- _Required action_:
Reproduce each of the following records word for word.
╔══
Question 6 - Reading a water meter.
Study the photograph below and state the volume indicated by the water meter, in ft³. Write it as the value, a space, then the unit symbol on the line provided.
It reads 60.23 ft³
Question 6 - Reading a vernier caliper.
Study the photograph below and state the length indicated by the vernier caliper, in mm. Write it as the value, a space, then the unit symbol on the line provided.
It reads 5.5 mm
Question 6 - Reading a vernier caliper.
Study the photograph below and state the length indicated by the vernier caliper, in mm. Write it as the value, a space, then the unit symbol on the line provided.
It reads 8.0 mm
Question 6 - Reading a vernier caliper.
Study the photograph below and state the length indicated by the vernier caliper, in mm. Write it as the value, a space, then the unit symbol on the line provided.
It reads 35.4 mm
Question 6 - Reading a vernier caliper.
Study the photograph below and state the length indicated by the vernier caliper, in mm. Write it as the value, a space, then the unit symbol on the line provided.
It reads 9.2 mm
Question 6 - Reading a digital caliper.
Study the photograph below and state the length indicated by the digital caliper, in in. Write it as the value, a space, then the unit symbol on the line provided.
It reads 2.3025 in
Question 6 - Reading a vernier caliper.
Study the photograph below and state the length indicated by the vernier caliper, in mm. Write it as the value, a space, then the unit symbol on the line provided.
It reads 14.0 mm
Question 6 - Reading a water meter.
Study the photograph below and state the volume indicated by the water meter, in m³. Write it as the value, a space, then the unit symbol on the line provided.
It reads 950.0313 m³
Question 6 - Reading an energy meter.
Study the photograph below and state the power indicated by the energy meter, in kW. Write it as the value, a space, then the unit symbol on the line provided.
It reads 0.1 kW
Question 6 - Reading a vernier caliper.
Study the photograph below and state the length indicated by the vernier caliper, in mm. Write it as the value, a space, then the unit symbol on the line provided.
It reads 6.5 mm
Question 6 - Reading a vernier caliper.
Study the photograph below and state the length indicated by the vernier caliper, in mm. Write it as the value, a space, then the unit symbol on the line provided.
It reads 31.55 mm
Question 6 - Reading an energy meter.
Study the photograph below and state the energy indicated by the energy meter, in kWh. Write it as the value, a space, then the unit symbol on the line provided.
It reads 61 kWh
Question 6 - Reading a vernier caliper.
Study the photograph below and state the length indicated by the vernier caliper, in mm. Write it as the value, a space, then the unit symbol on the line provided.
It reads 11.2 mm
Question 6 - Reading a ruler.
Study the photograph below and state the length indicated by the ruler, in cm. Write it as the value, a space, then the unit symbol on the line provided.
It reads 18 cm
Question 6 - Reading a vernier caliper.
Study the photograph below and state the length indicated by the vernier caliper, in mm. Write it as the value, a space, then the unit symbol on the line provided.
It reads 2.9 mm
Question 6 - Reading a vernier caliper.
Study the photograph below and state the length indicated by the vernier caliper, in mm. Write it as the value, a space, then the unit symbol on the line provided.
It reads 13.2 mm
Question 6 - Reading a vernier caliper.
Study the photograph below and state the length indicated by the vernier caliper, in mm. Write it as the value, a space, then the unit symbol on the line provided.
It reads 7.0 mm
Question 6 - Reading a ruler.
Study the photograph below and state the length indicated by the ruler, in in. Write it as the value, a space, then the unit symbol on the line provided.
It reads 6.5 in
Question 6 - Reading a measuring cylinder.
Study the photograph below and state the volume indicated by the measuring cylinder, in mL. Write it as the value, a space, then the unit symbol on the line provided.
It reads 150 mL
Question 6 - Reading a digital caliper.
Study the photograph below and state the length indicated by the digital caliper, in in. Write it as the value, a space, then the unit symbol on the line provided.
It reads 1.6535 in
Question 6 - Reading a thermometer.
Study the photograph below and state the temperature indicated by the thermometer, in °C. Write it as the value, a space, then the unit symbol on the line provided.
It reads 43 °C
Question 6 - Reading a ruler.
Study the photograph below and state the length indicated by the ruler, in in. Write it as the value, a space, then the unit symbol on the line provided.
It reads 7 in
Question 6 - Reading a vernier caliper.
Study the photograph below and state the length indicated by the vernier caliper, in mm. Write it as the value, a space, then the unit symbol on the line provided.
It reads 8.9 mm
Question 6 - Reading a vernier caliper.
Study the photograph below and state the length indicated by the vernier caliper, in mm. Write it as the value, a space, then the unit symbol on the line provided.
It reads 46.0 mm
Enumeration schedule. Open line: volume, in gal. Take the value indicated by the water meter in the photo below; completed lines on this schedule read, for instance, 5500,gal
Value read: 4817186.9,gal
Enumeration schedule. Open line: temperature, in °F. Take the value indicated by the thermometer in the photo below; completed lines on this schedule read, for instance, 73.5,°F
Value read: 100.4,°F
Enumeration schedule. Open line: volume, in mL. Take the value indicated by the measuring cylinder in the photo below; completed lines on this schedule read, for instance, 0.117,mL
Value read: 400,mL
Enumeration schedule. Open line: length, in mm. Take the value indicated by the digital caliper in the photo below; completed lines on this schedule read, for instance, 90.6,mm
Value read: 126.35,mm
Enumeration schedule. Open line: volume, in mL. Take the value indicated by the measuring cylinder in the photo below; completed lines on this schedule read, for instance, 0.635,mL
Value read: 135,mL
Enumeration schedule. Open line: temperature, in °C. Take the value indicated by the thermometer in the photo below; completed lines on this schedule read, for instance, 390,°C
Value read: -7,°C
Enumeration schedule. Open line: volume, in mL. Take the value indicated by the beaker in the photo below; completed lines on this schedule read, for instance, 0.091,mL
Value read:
╚══
- _Task solution_:
Question 6 - Reading a water meter.
Study the photograph below and state the volume indicated by the water meter, in ft³. Write it as the value, a space, then the unit symbol on the line provided.
It reads 60.23 ft³
Question 6 - Reading a vernier caliper.
Study the photograph below and state the length indicated by the vernier caliper, in mm. Write it as the value, a space, then the unit symbol on the line provided.
It reads 5.5 mm
Question 6 - Reading a vernier caliper.
Study the photograph below and state the length indicated by the vernier caliper, in mm. Write it as the value, a space, then the unit symbol on the line provided.
It reads 8.0 mm
Question 6 - Reading a vernier caliper.
Study the photograph below and state the length indicated by the vernier caliper, in mm. Write it as the value, a space, then the unit symbol on the line provided.
It reads 35.4 mm
Question 6 - Reading a vernier caliper.
Study the photograph below and state the length indicated by the vernier caliper, in mm. Write it as the value, a space, then the unit symbol on the line provided.
It reads 9.2 mm
Question 6 - Reading a digital caliper.
Study the photograph below and state the length indicated by the digital caliper, in in. Write it as the value, a space, then the unit symbol on the line provided.
It reads 2.3025 in
Question 6 - Reading a vernier caliper.
Study the photograph below and state the length indicated by the vernier caliper, in mm. Write it as the value, a space, then the unit symbol on the line provided.
It reads 14.0 mm
Question 6 - Reading a water meter.
Study the photograph below and state the volume indicated by the water meter, in m³. Write it as the value, a space, then the unit symbol on the line provided.
It reads 950.0313 m³
Question 6 - Reading an energy meter.
Study the photograph below and state the power indicated by the energy meter, in kW. Write it as the value, a space, then the unit symbol on the line provided.
It reads 0.1 kW
Question 6 - Reading a vernier caliper.
Study the photograph below and state the length indicated by the vernier caliper, in mm. Write it as the value, a space, then the unit symbol on the line provided.
It reads 6.5 mm
Question 6 - Reading a vernier caliper.
Study the photograph below and state the length indicated by the vernier caliper, in mm. Write it as the value, a space, then the unit symbol on the line provided.
It reads 31.55 mm
Question 6 - Reading an energy meter.
Study the photograph below and state the energy indicated by the energy meter, in kWh. Write it as the value, a space, then the unit symbol on the line provided.
It reads 61 kWh
Question 6 - Reading a vernier caliper.
Study the photograph below and state the length indicated by the vernier caliper, in mm. Write it as the value, a space, then the unit symbol on the line provided.
It reads 11.2 mm
Question 6 - Reading a ruler.
Study the photograph below and state the length indicated by the ruler, in cm. Write it as the value, a space, then the unit symbol on the line provided.
It reads 18 cm
Question 6 - Reading a vernier caliper.
Study the photograph below and state the length indicated by the vernier caliper, in mm. Write it as the value, a space, then the unit symbol on the line provided.
It reads 2.9 mm
Question 6 - Reading a vernier caliper.
Study the photograph below and state the length indicated by the vernier caliper, in mm. Write it as the value, a space, then the unit symbol on the line provided.
It reads 13.2 mm
Question 6 - Reading a vernier caliper.
Study the photograph below and state the length indicated by the vernier caliper, in mm. Write it as the value, a space, then the unit symbol on the line provided.
It reads 7.0 mm
Question 6 - Reading a ruler.
Study the photograph below and state the length indicated by the ruler, in in. Write it as the value, a space, then the unit symbol on the line provided.
It reads 6.5 in
Question 6 - Reading a measuring cylinder.
Study the photograph below and state the volume indicated by the measuring cylinder, in mL. Write it as the value, a space, then the unit symbol on the line provided.
It reads 150 mL
Question 6 - Reading a digital caliper.
Study the photograph below and state the length indicated by the digital caliper, in in. Write it as the value, a space, then the unit symbol on the line provided.
It reads 1.6535 in
Question 6 - Reading a thermometer.
Study the photograph below and state the temperature indicated by the thermometer, in °C. Write it as the value, a space, then the unit symbol on the line provided.
It reads 43 °C
Question 6 - Reading a ruler.
Study the photograph below and state the length indicated by the ruler, in in. Write it as the value, a space, then the unit symbol on the line provided.
It reads 7 in
Question 6 - Reading a vernier caliper.
Study the photograph below and state the length indicated by the vernier caliper, in mm. Write it as the value, a space, then the unit symbol on the line provided.
It reads 8.9 mm
Question 6 - Reading a vernier caliper.
Study the photograph below and state the length indicated by the vernier caliper, in mm. Write it as the value, a space, then the unit symbol on the line provided.
It reads 46.0 mm
Enumeration schedule. Open line: volume, in gal. Take the value indicated by the water meter in the photo below; completed lines on this schedule read, for instance, 5500,gal
Value read: 4817186.9,gal
Enumeration schedule. Open line: temperature, in °F. Take the value indicated by the thermometer in the photo below; completed lines on this schedule read, for instance, 73.5,°F
Value read: 100.4,°F
Enumeration schedule. Open line: volume, in mL. Take the value indicated by the measuring cylinder in the photo below; completed lines on this schedule read, for instance, 0.117,mL
Value read: 400,mL
Enumeration schedule. Open line: length, in mm. Take the value indicated by the digital caliper in the photo below; completed lines on this schedule read, for instance, 90.6,mm
Value read: 126.35,mm
Enumeration schedule. Open line: volume, in mL. Take the value indicated by the measuring cylinder in the photo below; completed lines on this schedule read, for instance, 0.635,mL
Value read: 135,mL
Enumeration schedule. Open line: temperature, in °C. Take the value indicated by the thermometer in the photo below; completed lines on this schedule read, for instance, 390,°C
Value read: -7,°C
Enumeration schedule. Open line: volume, in mL. Take the value indicated by the beaker in the photo below; completed lines on this schedule read, for instance, 0.091,mL
Value read:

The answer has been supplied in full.